Gurvan observa l’arbre avec amusement. Le Hêtre de Ponthus était décidément bien bavard pour un arbre qui goûte tant la solitude et le silence !
L'arbre continua son récit sans prêter attention aux pensées du jeune garçon.
- Alors imagine le calvaire de les entendre se battre, là sous mon feuillage ! Le combat tournait à l’avantage de Ponthus. Mon ami commença à faire le fanfaron, à provoquer son adversaire, à se moquer de lui et de ses piètres qualités de combattant. Son rival profita de ce bavardage inutile pour fendre l’air avec son épée en direction du crâne de mon maître, sans prévenir, avec la vivacité d’un chevreuil. En ce temps, j’étais jeune et fougueux. Je parvins à donner un coup de branche pour détourner le coup. La lame ricocha sur moi et se planta dans le sol. Si fort qu’elle se ficha dans une de mes racines. Désarmé, l’ennemi de Ponthus s’enfuit en courant, Ponthus le poursuivit et me laissa là, tout seul. Il ne revint jamais me voir pour me remercier ou même prendre de mes nouvelles, pourtant, je sais qu’il a conquis le coeur de la belle et qu’il s’est marié avec elle, le vent me l’a soufflé. Les hommes sont parfois si ingrats... Et voilà, le temps a passé, Ponthus est mort depuis des centaines d’années, mes racines ont poussé et entraîné l’épée dans le sol. Depuis ce jour, je souffre le martyre.
Gurvan comprit alors ce que l’arbre attendait de lui.
- Où dois-je creuser ? demanda-t-il.
- Ici, répondit l’arbre en faisant trembler le sol à l’endroit où il avait mal.

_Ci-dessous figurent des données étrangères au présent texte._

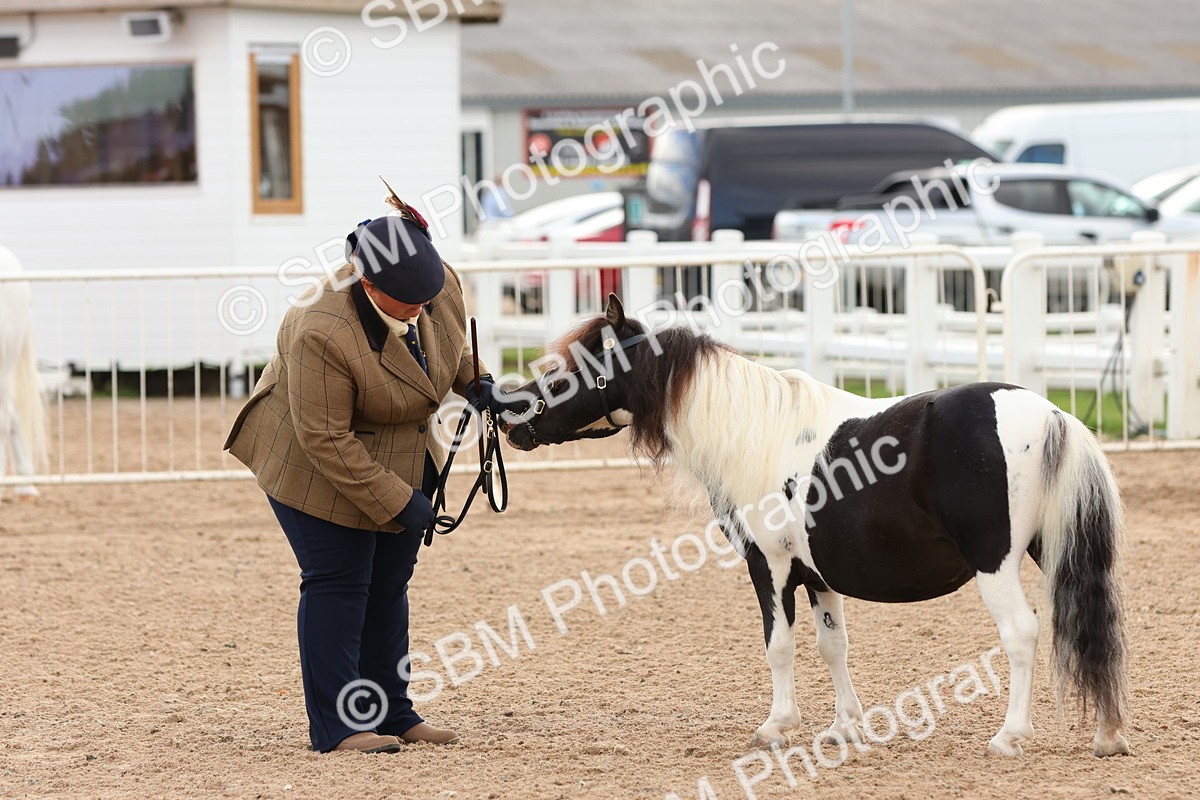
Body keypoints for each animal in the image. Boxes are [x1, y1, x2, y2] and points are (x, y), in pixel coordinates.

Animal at [504, 294, 1129, 759]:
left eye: (573, 369)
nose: (512, 420)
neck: (754, 431)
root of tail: (1053, 415)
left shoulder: (771, 565)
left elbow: (779, 645)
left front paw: (776, 726)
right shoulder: (818, 574)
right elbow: (834, 645)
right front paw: (844, 727)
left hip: (995, 563)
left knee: (1022, 633)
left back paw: (1009, 736)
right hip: (1054, 552)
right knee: (1090, 624)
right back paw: (1108, 735)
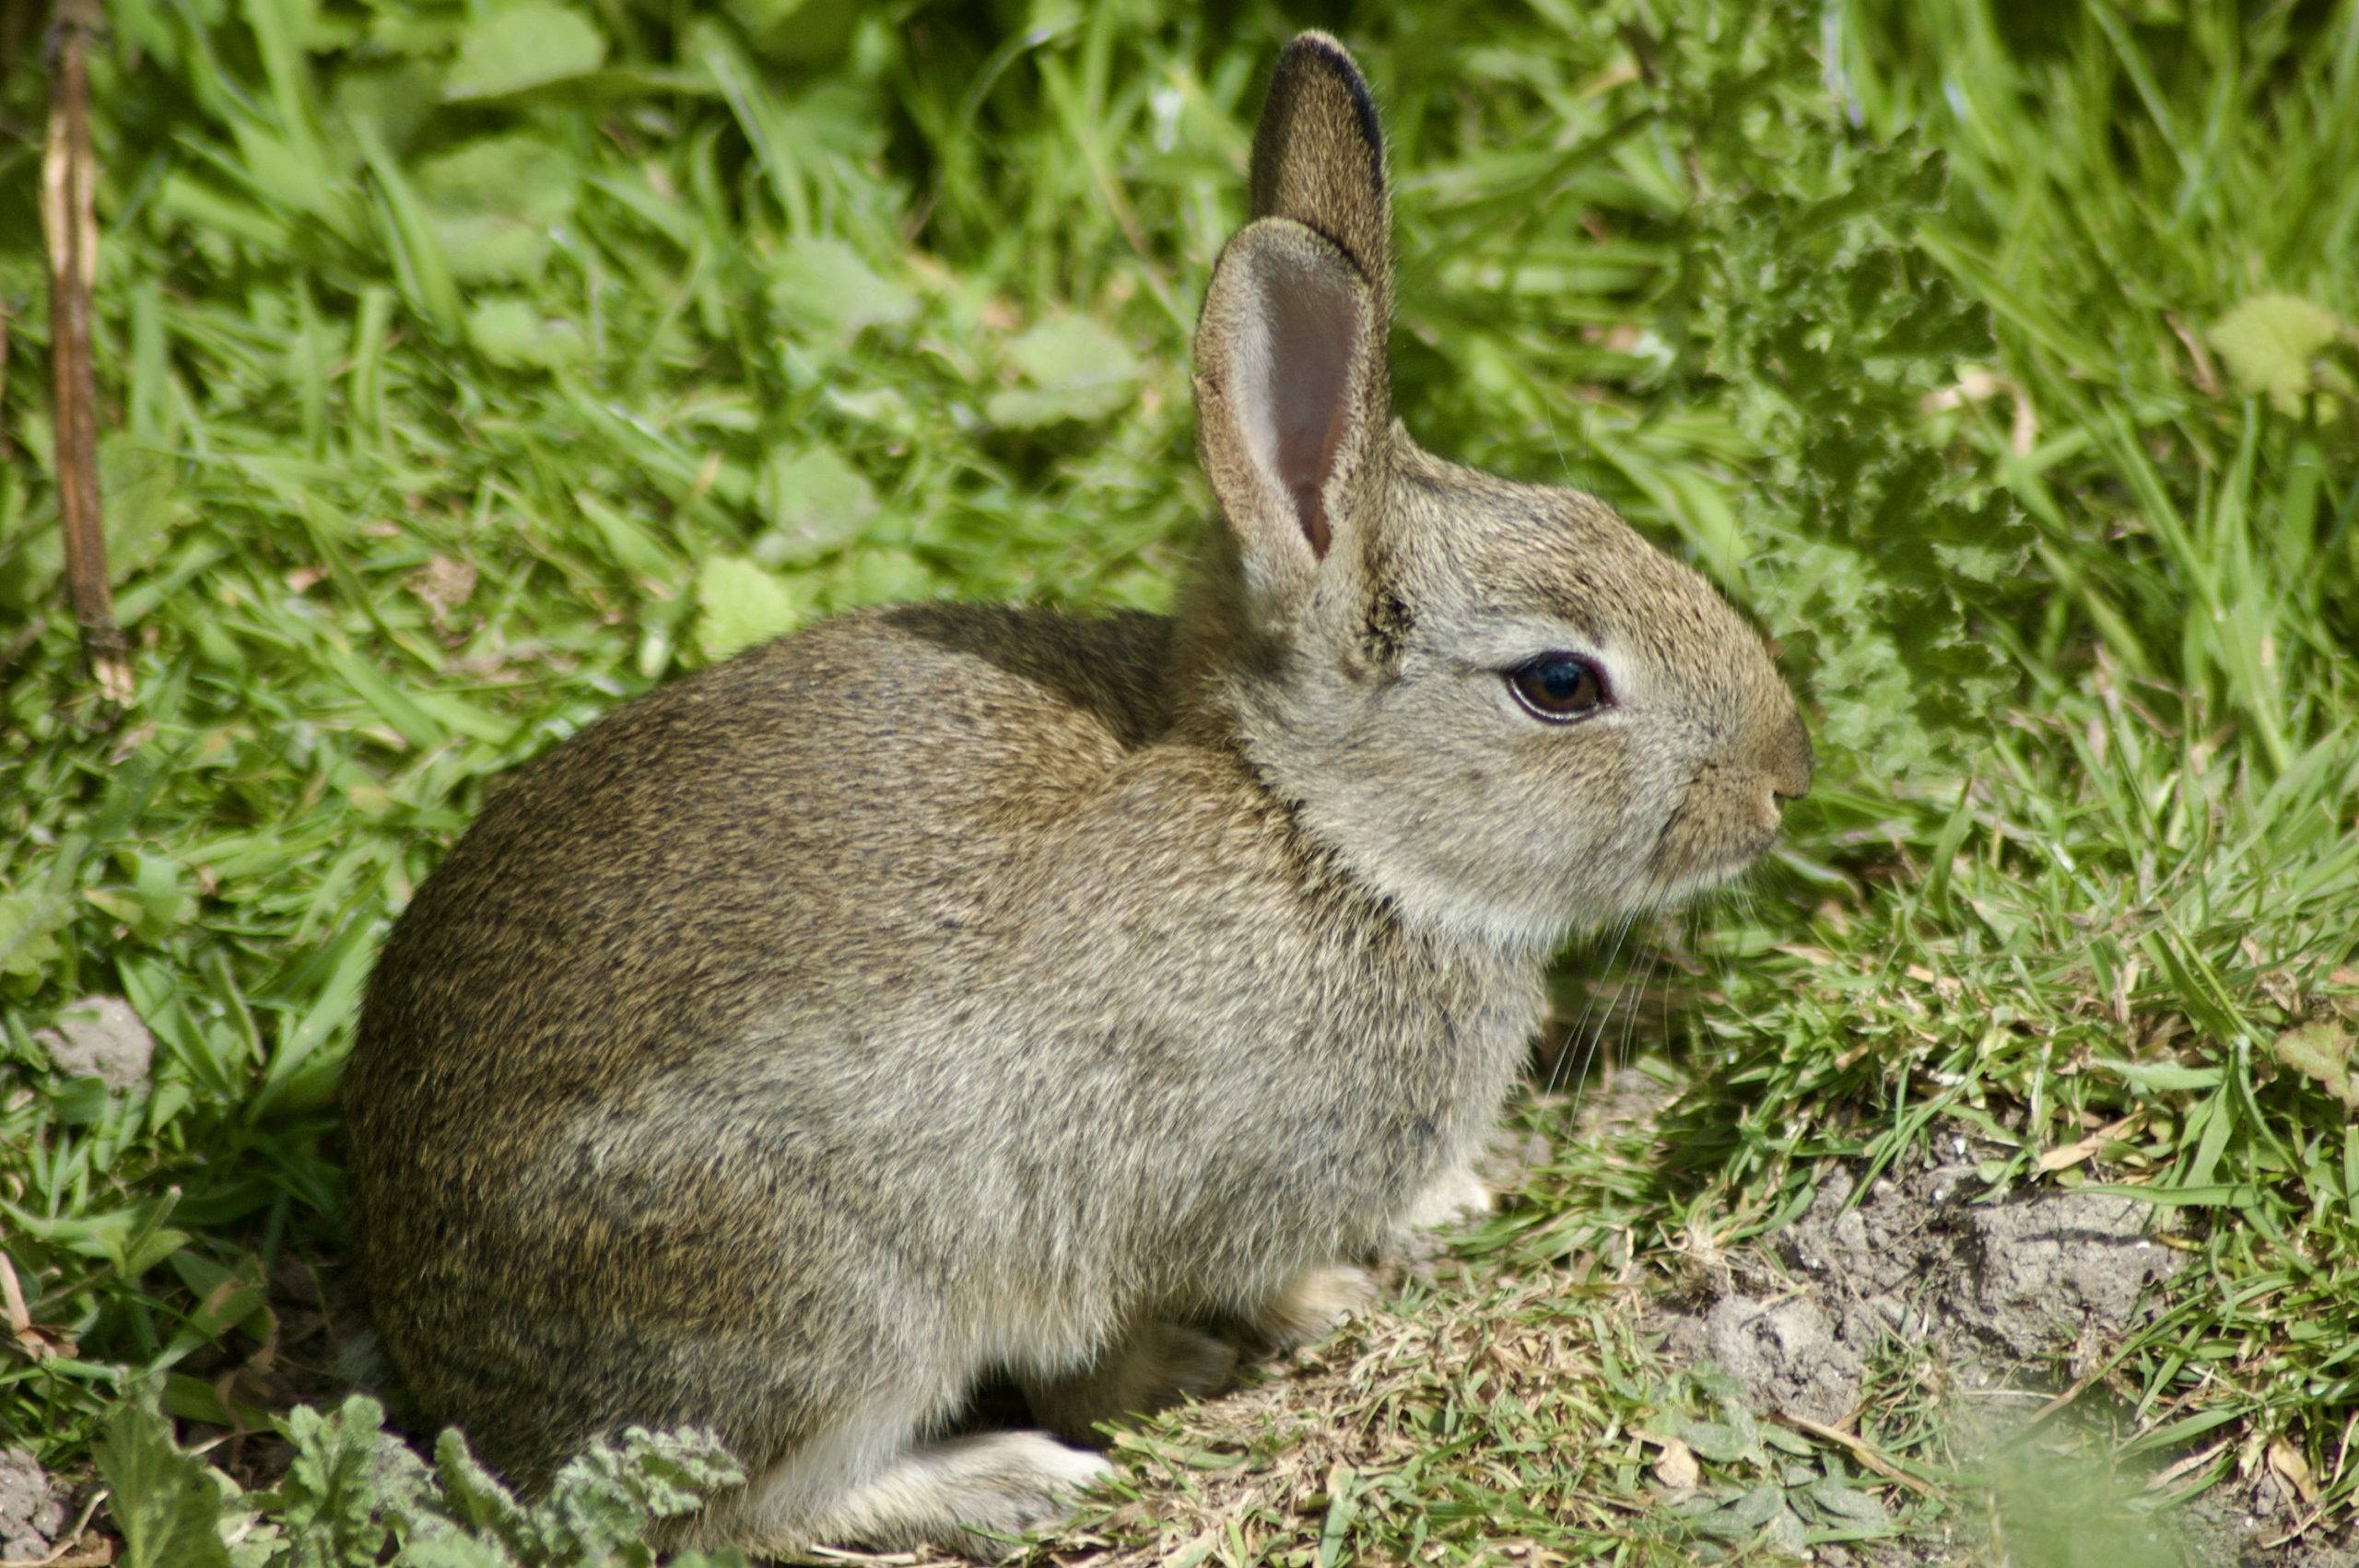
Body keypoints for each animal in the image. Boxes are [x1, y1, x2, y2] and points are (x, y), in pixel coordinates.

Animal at [341, 29, 1812, 1560]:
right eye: (1560, 684)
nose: (1787, 777)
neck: (1315, 825)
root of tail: (448, 1355)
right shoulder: (1213, 1182)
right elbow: (1218, 1286)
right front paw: (1318, 1309)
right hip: (829, 1302)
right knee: (753, 1508)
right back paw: (1019, 1472)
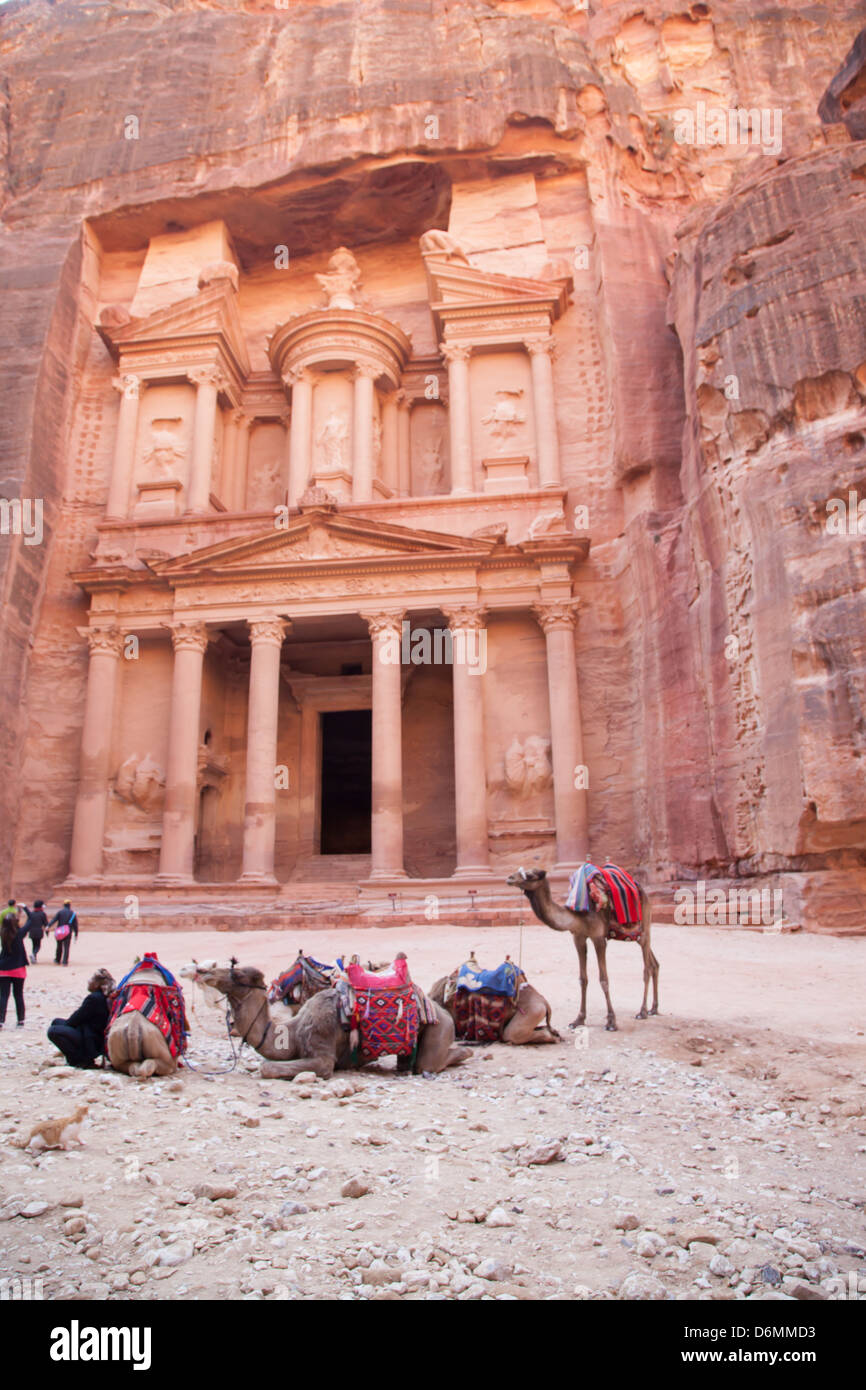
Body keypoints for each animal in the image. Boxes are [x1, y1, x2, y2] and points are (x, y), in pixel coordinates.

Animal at [505, 867, 661, 1034]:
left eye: (530, 875)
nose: (509, 878)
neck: (578, 915)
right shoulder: (578, 937)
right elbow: (583, 979)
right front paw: (578, 1020)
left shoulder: (599, 938)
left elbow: (604, 980)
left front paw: (611, 1022)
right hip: (636, 935)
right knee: (654, 964)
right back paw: (654, 1009)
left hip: (644, 926)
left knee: (646, 968)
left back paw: (642, 1012)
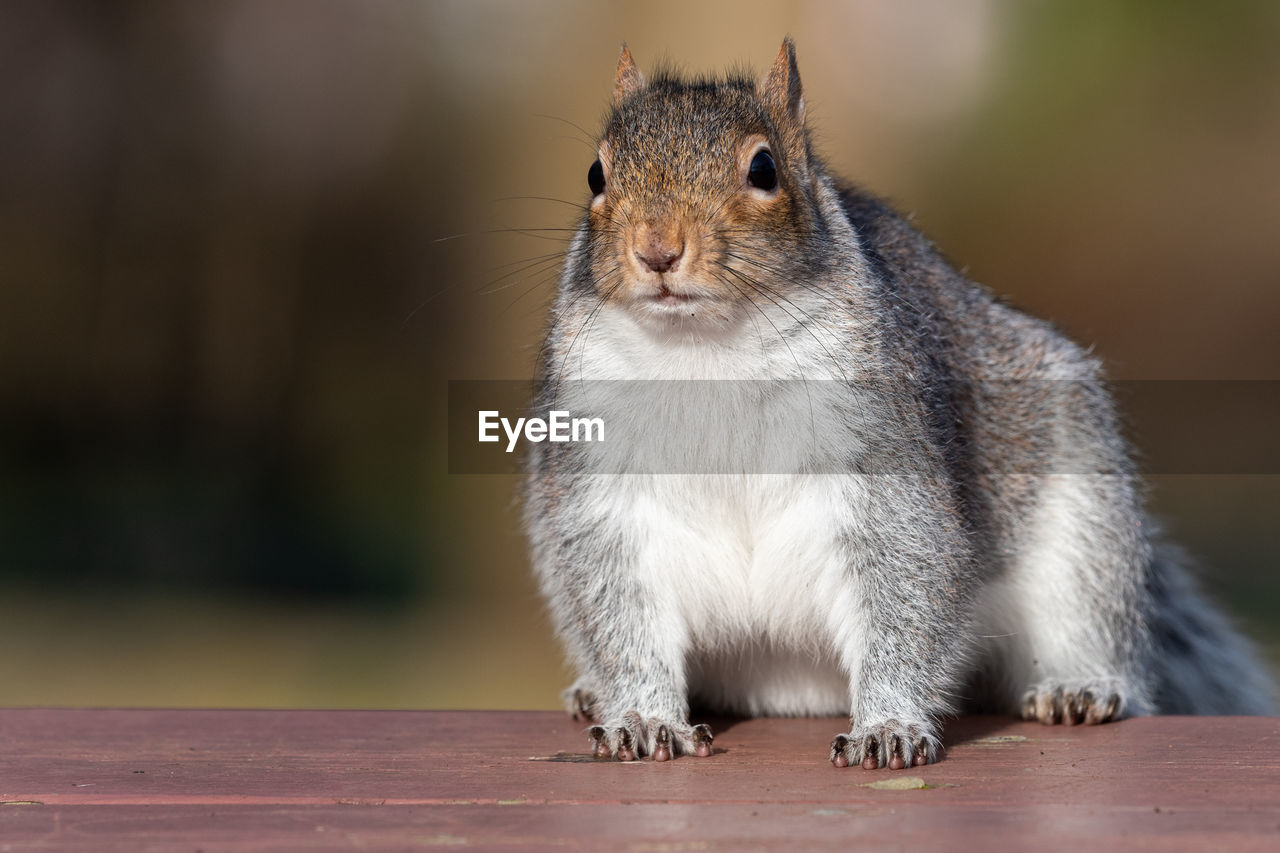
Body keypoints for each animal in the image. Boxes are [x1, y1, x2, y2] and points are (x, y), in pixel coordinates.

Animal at [517, 39, 1269, 768]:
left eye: (763, 169)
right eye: (596, 174)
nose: (657, 249)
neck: (705, 351)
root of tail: (790, 687)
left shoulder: (885, 461)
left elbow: (906, 580)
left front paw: (889, 723)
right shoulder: (603, 492)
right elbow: (620, 612)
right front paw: (644, 716)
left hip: (1082, 531)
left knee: (1091, 624)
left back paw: (1080, 686)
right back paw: (593, 693)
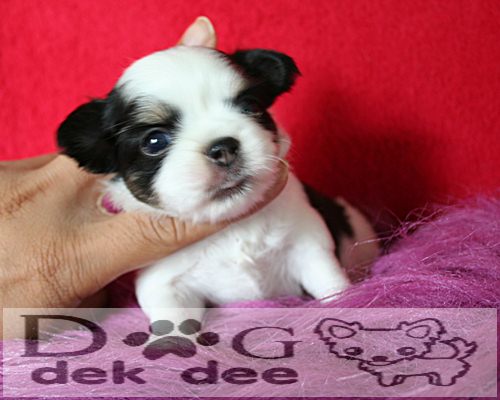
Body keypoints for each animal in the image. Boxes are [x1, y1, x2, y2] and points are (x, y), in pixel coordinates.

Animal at [57, 45, 378, 325]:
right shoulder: (164, 282)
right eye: (155, 141)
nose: (223, 147)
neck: (231, 224)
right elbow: (173, 320)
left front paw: (345, 303)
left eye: (250, 106)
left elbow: (329, 282)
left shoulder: (308, 243)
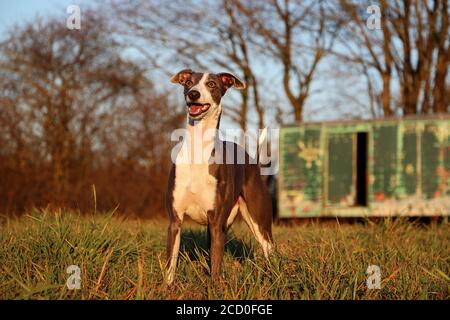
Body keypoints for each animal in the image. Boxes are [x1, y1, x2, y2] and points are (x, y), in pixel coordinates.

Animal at [164, 69, 272, 284]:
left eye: (212, 84)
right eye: (188, 82)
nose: (193, 94)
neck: (197, 151)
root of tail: (252, 161)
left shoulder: (215, 223)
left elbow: (215, 267)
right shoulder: (175, 221)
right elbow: (171, 264)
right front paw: (166, 286)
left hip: (259, 221)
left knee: (269, 249)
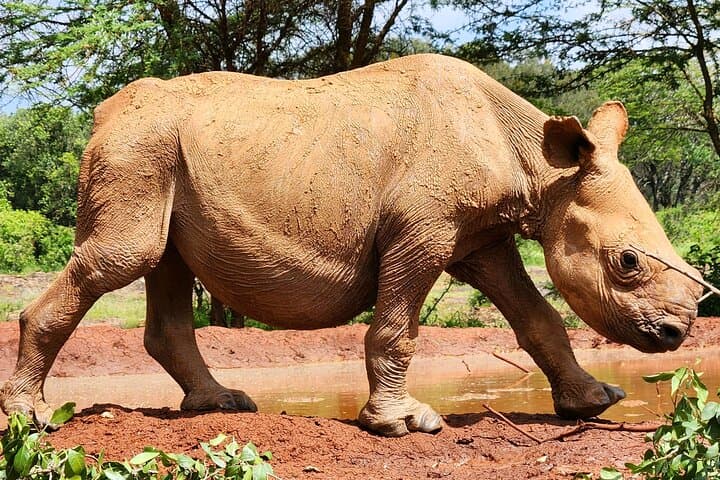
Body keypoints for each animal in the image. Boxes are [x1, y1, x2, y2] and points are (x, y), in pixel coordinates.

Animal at [0, 54, 703, 437]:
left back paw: (222, 405)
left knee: (163, 265)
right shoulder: (424, 231)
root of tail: (101, 113)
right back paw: (32, 419)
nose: (676, 334)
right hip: (139, 146)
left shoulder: (482, 239)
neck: (539, 167)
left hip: (160, 148)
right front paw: (405, 423)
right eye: (627, 263)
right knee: (127, 256)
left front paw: (594, 401)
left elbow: (538, 318)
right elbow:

Gurvan s’agenouilla et gratta avec ses mains. La terre était chaude et meuble, ses doigts entrèrent rapidement en contact avec un objet dur. Il creusa un peu plus pour le dévoiler complètement et sourit de toutes ses dents. L’épée du rival de Ponthus était là, parfaitement intacte, étincelante, plantée dans la racine noueuse de l’arbre.
Il saisit la poignée à deux mains et tira de toutes ses forces en s’aidant de ses pieds. Après avoir opposé une certaine résistance, l’épée céda d’un coup et Gurvan tomba en arrière, les fesses par terre. Le jeune garçon contempla l'arme au bout de son bras. Qu'elle était lourde ! Qu'elle était belle !
L’arbre poussa un soupir de contentement.
- Merci, mon ami, quel soulagement ! Tu viens de m’ôter une sacrée épine du pied !
- Je vous en prie, c'était un jeu d'enfant, répondit Gurvan, modeste.
- Tu veux toujours rentrer chez toi ?
- Oui.
- Très bien. Alors, dirige-toi vers la grosse pierre brisée derrière moi, Laisse-la à ta gauche et marche une lieue. Tu arriveras à un pont de bois qu'il faudra traverser. Ah, j’oubliais, garde l’épée, tu en auras besoin. Et n’oublie pas, redouble d’audace !
- D’accord, fit Gurvan, sans vraiment comprendre. Et ensuite ? Ma maison est encore loin ?
Un silence cotonneux répondit à Gurvan. Le jeune garçon répéta la même question, en vain. Devant l'absence de réponse, il finit par se résigner, contourna le Hêtre de Ponthus et prit le chemin indiqué. L’arbre avait beaucoup parlé, il fallait le laisser se reposer à présent.